## DATASET EXCERPTS

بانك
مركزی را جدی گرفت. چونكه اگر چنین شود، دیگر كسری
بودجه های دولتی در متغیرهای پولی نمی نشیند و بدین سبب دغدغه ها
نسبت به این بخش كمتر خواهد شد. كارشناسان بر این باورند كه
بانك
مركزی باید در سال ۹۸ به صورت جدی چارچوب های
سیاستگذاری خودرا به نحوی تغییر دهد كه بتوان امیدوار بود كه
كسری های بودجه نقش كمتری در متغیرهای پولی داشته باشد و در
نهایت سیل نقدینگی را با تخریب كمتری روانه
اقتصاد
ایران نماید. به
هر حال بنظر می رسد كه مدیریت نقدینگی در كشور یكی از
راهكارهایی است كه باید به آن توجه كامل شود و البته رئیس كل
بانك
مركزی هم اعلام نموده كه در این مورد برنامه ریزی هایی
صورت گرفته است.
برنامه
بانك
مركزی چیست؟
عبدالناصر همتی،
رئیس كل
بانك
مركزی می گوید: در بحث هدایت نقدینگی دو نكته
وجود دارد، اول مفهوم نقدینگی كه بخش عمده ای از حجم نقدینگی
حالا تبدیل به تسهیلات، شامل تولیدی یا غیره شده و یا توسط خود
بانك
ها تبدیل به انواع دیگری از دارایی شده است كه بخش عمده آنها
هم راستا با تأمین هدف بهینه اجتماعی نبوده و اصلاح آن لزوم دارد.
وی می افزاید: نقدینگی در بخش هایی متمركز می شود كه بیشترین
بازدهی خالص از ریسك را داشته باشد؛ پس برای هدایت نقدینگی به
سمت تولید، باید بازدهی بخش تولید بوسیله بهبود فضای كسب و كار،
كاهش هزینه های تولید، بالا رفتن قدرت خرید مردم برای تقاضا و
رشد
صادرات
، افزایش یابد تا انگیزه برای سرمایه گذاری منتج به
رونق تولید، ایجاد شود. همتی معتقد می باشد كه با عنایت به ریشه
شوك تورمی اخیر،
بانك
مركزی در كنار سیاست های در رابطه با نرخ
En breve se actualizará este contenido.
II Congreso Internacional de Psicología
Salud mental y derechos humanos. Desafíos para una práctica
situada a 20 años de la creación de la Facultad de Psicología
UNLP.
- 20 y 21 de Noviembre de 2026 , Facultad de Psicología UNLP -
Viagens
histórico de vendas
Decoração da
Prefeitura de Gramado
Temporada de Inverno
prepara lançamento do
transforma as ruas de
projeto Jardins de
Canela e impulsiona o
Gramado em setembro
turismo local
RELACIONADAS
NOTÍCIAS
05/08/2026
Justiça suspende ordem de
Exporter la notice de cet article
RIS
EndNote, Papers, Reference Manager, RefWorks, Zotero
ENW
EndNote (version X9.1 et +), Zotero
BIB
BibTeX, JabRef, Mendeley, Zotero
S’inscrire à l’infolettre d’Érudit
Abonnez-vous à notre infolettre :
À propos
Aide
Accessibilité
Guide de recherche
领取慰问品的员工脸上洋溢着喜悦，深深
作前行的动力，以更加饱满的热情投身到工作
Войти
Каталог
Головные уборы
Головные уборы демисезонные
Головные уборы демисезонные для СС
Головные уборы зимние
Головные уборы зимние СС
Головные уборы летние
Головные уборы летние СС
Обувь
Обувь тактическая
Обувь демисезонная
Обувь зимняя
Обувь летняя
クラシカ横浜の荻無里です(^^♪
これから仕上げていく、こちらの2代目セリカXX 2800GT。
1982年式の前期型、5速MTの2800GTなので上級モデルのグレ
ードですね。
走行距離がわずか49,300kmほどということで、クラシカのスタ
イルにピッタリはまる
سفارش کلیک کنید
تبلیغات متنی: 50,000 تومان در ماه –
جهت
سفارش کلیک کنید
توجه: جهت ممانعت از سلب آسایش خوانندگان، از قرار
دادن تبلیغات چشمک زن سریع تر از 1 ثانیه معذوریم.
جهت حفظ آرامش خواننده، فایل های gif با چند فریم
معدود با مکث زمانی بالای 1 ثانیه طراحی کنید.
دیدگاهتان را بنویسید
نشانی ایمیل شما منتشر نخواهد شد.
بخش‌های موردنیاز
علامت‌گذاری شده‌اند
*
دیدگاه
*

## WORK INSTRUCTION
Starting at the line with "Обувь зимняя", restate every line word for word through the end of the listing above.

## RESULT FOR THIS EXERCISE
Обувь зимняя
Обувь летняя
クラシカ横浜の荻無里です(^^♪
これから仕上げていく、こちらの2代目セリカXX 2800GT。
1982年式の前期型、5速MTの2800GTなので上級モデルのグレ
ードですね。
走行距離がわずか49,300kmほどということで、クラシカのスタ
イルにピッタリはまる
سفارش کلیک کنید
تبلیغات متنی: 50,000 تومان در ماه –
جهت
سفارش کلیک کنید
توجه: جهت ممانعت از سلب آسایش خوانندگان، از قرار
دادن تبلیغات چشمک زن سریع تر از 1 ثانیه معذوریم.
جهت حفظ آرامش خواننده، فایل های gif با چند فریم
معدود با مکث زمانی بالای 1 ثانیه طراحی کنید.
دیدگاهتان را بنویسید
نشانی ایمیل شما منتشر نخواهد شد.
بخش‌های موردنیاز
علامت‌گذاری شده‌اند
*
دیدگاه
*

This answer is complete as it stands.